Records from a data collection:
· · · · · · ·
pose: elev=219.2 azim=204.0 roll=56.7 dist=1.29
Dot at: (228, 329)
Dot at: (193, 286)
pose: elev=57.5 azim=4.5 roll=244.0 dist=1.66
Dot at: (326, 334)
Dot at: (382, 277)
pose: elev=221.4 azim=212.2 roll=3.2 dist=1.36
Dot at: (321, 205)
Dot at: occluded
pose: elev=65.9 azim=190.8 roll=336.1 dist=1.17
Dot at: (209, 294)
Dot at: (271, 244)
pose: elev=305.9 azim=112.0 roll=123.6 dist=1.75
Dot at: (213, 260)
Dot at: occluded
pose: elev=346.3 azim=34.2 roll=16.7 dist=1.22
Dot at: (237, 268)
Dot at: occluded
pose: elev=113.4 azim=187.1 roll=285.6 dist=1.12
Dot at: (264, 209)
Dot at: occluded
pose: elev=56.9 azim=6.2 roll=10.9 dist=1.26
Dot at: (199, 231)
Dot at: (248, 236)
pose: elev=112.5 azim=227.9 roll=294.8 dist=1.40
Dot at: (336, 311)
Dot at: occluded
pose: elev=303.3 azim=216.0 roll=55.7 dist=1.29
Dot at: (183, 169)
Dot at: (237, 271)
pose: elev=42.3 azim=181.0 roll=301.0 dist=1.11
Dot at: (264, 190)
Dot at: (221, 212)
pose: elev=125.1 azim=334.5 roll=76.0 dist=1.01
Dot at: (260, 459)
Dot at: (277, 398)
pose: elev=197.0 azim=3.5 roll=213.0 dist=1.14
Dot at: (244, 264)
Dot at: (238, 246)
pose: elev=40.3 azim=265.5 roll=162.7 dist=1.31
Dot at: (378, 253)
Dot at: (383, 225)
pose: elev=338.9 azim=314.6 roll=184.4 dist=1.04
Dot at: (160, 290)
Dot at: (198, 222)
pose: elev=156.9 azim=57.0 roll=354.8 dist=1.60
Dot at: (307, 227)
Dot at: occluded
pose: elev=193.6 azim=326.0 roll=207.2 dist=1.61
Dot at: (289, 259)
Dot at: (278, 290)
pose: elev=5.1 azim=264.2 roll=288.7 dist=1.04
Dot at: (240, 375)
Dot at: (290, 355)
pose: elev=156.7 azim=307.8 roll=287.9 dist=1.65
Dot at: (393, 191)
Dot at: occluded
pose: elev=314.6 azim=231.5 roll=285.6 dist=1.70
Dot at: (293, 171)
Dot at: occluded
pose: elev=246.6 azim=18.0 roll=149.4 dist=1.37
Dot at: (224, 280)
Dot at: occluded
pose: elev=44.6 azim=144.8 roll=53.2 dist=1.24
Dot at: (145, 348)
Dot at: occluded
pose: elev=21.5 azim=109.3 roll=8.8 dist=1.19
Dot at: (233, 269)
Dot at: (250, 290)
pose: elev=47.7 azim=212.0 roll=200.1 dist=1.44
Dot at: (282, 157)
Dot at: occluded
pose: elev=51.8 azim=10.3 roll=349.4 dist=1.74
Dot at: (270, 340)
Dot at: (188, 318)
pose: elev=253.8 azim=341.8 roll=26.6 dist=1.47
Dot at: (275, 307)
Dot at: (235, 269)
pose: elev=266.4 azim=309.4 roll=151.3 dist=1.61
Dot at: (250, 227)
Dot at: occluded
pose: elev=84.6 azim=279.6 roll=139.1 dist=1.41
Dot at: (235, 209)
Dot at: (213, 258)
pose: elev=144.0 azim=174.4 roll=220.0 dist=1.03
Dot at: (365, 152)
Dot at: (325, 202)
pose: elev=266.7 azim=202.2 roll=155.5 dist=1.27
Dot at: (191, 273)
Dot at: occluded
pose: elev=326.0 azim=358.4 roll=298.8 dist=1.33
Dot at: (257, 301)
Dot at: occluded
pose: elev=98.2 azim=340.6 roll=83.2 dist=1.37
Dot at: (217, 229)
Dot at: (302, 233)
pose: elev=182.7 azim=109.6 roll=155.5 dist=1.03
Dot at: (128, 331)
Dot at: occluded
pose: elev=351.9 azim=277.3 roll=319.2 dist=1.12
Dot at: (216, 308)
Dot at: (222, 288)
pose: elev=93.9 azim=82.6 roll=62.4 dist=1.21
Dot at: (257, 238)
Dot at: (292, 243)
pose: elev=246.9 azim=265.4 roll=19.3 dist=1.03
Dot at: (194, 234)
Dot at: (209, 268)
· · · · · · ·
- **WHAT YOU SHOULD DO**
Reproduce all of the material above line for line, with no changes.

- **OUTPUT**
pose: elev=219.2 azim=204.0 roll=56.7 dist=1.29
Dot at: (228, 329)
Dot at: (193, 286)
pose: elev=57.5 azim=4.5 roll=244.0 dist=1.66
Dot at: (326, 334)
Dot at: (382, 277)
pose: elev=221.4 azim=212.2 roll=3.2 dist=1.36
Dot at: (321, 205)
Dot at: occluded
pose: elev=65.9 azim=190.8 roll=336.1 dist=1.17
Dot at: (209, 294)
Dot at: (271, 244)
pose: elev=305.9 azim=112.0 roll=123.6 dist=1.75
Dot at: (213, 260)
Dot at: occluded
pose: elev=346.3 azim=34.2 roll=16.7 dist=1.22
Dot at: (237, 268)
Dot at: occluded
pose: elev=113.4 azim=187.1 roll=285.6 dist=1.12
Dot at: (264, 209)
Dot at: occluded
pose: elev=56.9 azim=6.2 roll=10.9 dist=1.26
Dot at: (199, 231)
Dot at: (248, 236)
pose: elev=112.5 azim=227.9 roll=294.8 dist=1.40
Dot at: (336, 311)
Dot at: occluded
pose: elev=303.3 azim=216.0 roll=55.7 dist=1.29
Dot at: (183, 169)
Dot at: (237, 271)
pose: elev=42.3 azim=181.0 roll=301.0 dist=1.11
Dot at: (264, 190)
Dot at: (221, 212)
pose: elev=125.1 azim=334.5 roll=76.0 dist=1.01
Dot at: (260, 459)
Dot at: (277, 398)
pose: elev=197.0 azim=3.5 roll=213.0 dist=1.14
Dot at: (244, 264)
Dot at: (238, 246)
pose: elev=40.3 azim=265.5 roll=162.7 dist=1.31
Dot at: (378, 253)
Dot at: (383, 225)
pose: elev=338.9 azim=314.6 roll=184.4 dist=1.04
Dot at: (160, 290)
Dot at: (198, 222)
pose: elev=156.9 azim=57.0 roll=354.8 dist=1.60
Dot at: (307, 227)
Dot at: occluded
pose: elev=193.6 azim=326.0 roll=207.2 dist=1.61
Dot at: (289, 259)
Dot at: (278, 290)
pose: elev=5.1 azim=264.2 roll=288.7 dist=1.04
Dot at: (240, 375)
Dot at: (290, 355)
pose: elev=156.7 azim=307.8 roll=287.9 dist=1.65
Dot at: (393, 191)
Dot at: occluded
pose: elev=314.6 azim=231.5 roll=285.6 dist=1.70
Dot at: (293, 171)
Dot at: occluded
pose: elev=246.6 azim=18.0 roll=149.4 dist=1.37
Dot at: (224, 280)
Dot at: occluded
pose: elev=44.6 azim=144.8 roll=53.2 dist=1.24
Dot at: (145, 348)
Dot at: occluded
pose: elev=21.5 azim=109.3 roll=8.8 dist=1.19
Dot at: (233, 269)
Dot at: (250, 290)
pose: elev=47.7 azim=212.0 roll=200.1 dist=1.44
Dot at: (282, 157)
Dot at: occluded
pose: elev=51.8 azim=10.3 roll=349.4 dist=1.74
Dot at: (270, 340)
Dot at: (188, 318)
pose: elev=253.8 azim=341.8 roll=26.6 dist=1.47
Dot at: (275, 307)
Dot at: (235, 269)
pose: elev=266.4 azim=309.4 roll=151.3 dist=1.61
Dot at: (250, 227)
Dot at: occluded
pose: elev=84.6 azim=279.6 roll=139.1 dist=1.41
Dot at: (235, 209)
Dot at: (213, 258)
pose: elev=144.0 azim=174.4 roll=220.0 dist=1.03
Dot at: (365, 152)
Dot at: (325, 202)
pose: elev=266.7 azim=202.2 roll=155.5 dist=1.27
Dot at: (191, 273)
Dot at: occluded
pose: elev=326.0 azim=358.4 roll=298.8 dist=1.33
Dot at: (257, 301)
Dot at: occluded
pose: elev=98.2 azim=340.6 roll=83.2 dist=1.37
Dot at: (217, 229)
Dot at: (302, 233)
pose: elev=182.7 azim=109.6 roll=155.5 dist=1.03
Dot at: (128, 331)
Dot at: occluded
pose: elev=351.9 azim=277.3 roll=319.2 dist=1.12
Dot at: (216, 308)
Dot at: (222, 288)
pose: elev=93.9 azim=82.6 roll=62.4 dist=1.21
Dot at: (257, 238)
Dot at: (292, 243)
pose: elev=246.9 azim=265.4 roll=19.3 dist=1.03
Dot at: (194, 234)
Dot at: (209, 268)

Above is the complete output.